## Records supplied
········
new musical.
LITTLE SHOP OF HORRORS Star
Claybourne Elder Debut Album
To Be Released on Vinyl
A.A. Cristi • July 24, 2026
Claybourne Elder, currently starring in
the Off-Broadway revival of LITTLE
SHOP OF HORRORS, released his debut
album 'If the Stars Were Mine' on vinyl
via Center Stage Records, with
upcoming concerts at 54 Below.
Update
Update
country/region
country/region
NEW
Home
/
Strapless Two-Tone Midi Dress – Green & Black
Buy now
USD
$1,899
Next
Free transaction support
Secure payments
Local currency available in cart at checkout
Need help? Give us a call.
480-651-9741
········
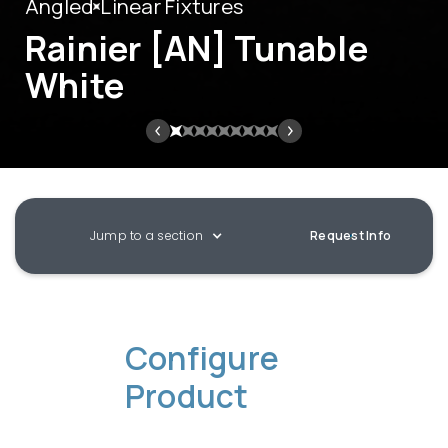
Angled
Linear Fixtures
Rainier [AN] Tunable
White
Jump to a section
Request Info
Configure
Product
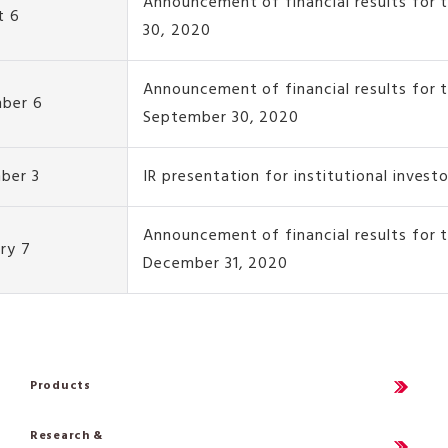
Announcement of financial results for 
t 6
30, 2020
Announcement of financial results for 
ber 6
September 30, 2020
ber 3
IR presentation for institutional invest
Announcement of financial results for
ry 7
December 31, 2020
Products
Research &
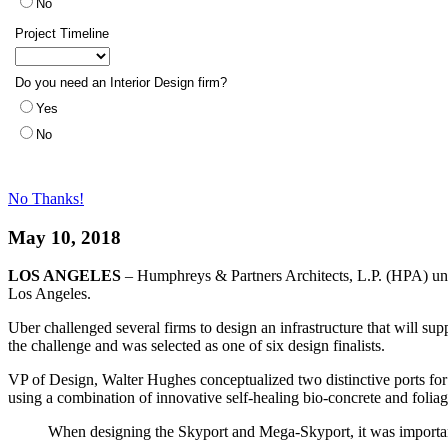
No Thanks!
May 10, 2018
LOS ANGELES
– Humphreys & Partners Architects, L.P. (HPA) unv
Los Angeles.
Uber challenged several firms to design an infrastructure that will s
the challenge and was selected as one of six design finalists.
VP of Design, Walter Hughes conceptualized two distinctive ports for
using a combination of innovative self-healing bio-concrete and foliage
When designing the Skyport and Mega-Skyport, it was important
········
## Directions
Within the data above, how many lines include "LITTLE"? The number alone is the answer.

## Task solution
2